§ Work instruction
The records shown below are to be repeated exactly and completely.

§ Dataset excerpts
────

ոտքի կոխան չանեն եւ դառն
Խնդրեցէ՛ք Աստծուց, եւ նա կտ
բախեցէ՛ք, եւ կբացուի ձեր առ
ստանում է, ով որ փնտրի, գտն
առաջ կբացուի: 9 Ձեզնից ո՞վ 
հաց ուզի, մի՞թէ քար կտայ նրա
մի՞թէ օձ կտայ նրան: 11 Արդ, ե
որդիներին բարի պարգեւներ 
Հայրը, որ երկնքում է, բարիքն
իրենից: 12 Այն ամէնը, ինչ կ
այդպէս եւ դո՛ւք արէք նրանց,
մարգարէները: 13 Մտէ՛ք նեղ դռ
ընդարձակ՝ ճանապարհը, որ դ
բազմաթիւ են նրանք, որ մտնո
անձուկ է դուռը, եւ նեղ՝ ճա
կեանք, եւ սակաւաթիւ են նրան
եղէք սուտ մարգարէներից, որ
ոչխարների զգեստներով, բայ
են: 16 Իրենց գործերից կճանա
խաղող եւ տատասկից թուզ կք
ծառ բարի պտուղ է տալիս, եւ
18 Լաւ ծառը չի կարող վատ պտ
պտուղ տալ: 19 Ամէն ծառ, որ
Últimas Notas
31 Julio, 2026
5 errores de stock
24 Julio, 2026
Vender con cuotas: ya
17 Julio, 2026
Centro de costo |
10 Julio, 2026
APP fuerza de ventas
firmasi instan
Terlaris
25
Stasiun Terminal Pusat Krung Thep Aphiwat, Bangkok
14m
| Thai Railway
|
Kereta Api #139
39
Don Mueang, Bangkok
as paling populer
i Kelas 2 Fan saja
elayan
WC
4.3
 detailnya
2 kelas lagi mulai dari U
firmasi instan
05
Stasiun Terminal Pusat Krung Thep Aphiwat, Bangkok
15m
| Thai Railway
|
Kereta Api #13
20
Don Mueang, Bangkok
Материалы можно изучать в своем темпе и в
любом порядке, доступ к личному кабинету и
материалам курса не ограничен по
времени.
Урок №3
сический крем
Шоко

────

§ Reply
ոտքի կոխան չանեն եւ դառն
Խնդրեցէ՛ք Աստծուց, եւ նա կտ
բախեցէ՛ք, եւ կբացուի ձեր առ
ստանում է, ով որ փնտրի, գտն
առաջ կբացուի: 9 Ձեզնից ո՞վ 
հաց ուզի, մի՞թէ քար կտայ նրա
մի՞թէ օձ կտայ նրան: 11 Արդ, ե
որդիներին բարի պարգեւներ 
Հայրը, որ երկնքում է, բարիքն
իրենից: 12 Այն ամէնը, ինչ կ
այդպէս եւ դո՛ւք արէք նրանց,
մարգարէները: 13 Մտէ՛ք նեղ դռ
ընդարձակ՝ ճանապարհը, որ դ
բազմաթիւ են նրանք, որ մտնո
անձուկ է դուռը, եւ նեղ՝ ճա
կեանք, եւ սակաւաթիւ են նրան
եղէք սուտ մարգարէներից, որ
ոչխարների զգեստներով, բայ
են: 16 Իրենց գործերից կճանա
խաղող եւ տատասկից թուզ կք
ծառ բարի պտուղ է տալիս, եւ
18 Լաւ ծառը չի կարող վատ պտ
պտուղ տալ: 19 Ամէն ծառ, որ
Últimas Notas
31 Julio, 2026
5 errores de stock
24 Julio, 2026
Vender con cuotas: ya
17 Julio, 2026
Centro de costo |
10 Julio, 2026
APP fuerza de ventas
firmasi instan
Terlaris
25
Stasiun Terminal Pusat Krung Thep Aphiwat, Bangkok
14m
| Thai Railway
|
Kereta Api #139
39
Don Mueang, Bangkok
as paling populer
i Kelas 2 Fan saja
elayan
WC
4.3
 detailnya
2 kelas lagi mulai dari U
firmasi instan
05
Stasiun Terminal Pusat Krung Thep Aphiwat, Bangkok
15m
| Thai Railway
|
Kereta Api #13
20
Don Mueang, Bangkok
Материалы можно изучать в своем темпе и в
любом порядке, доступ к личному кабинету и
материалам курса не ограничен по
времени.
Урок №3
сический крем
Шоко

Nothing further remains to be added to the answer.